Sandmann, a junior at Covington Catholic High School in Kentucky, sat down with Savannah Guthrie for an interview airing Wednesday on TODAY.
In a preview clip released Tuesday evening, Savannah asks Sandmann whether he feels he owes anybody an apology for his role in the encounter, which went viral.
“Do you see your own fault in any way?” she asks.
“As far as standing there, I had every right to do so,” Sandmann replies. “My position is that I was not disrespectful to Mr. Phillips. I respect him. I'd like to talk to him.
“In hindsight, I wish we could have walked away and avoided the whole thing.”
Sandmann has been the target of criticism online after a widely circulated video showed the boy, wearing a “Make America Great Again” hat, appearing to grin close to Phillips’ face as the activist sang and played a drum during an Indigenous Peoples March.

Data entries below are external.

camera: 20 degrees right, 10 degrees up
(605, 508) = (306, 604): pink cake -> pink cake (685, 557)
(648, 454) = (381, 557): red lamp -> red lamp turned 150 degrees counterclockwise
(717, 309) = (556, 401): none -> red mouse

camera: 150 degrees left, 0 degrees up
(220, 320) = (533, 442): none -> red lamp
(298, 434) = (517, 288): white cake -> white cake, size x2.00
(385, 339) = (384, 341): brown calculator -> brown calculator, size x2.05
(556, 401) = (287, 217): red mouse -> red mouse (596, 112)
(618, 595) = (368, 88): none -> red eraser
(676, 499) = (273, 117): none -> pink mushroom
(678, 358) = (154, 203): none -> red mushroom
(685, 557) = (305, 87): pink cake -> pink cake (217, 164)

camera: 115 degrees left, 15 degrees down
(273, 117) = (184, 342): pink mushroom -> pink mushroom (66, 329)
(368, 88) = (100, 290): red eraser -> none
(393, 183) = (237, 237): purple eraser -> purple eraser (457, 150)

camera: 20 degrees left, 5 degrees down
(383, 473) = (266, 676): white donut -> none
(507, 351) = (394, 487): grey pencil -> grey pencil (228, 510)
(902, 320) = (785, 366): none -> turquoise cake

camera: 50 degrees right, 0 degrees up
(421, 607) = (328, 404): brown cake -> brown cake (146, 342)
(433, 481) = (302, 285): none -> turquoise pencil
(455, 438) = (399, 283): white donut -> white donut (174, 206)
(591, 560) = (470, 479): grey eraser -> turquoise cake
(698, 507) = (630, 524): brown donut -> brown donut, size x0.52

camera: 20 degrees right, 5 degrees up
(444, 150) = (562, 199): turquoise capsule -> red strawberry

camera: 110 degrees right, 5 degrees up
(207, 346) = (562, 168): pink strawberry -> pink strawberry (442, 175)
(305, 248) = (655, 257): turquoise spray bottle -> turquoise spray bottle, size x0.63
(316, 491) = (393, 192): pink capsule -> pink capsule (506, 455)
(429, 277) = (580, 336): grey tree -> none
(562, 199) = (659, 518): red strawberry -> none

In a statement his family released through a public relations firm over the weekend, Sandmann said that the encounter occurred after another incident which was not shown in the initial video clip, in which four African-American protestors directed “derogatory insults” at his school group. He stated that as a result of that interaction, he had, with permission from a chaperone, led students in school spirit chants "to counter the hateful things that were being shouted at our group."
In the statement Sandmann said he “never interacted” with Phillips and was “startled and confused as to why he had approached me.”
Phillips has said that he approached the students, hoping to defuse the tension from a heated exchange he said he saw the group have with Black Hebrew Israelites.
He has laid blame on the school chaperones, telling MSNBC’s Joy Reid, "Where were they? How did they allow these students to come to this point after an hour of this happening? Were they with them? Were they encouraging them?"
Phillips told NBC News in an interview, “Instead of being expelled the students should go through some kind of sensitivity training. That they should ... cultural education of some kind. And if they don't, then don't graduate.”
Covington Catholic High School has said the students were in Washington, D.C., to attend the March for Life rally.
Savannah’s full interview with Sandmann will air Wednesday on TODAY.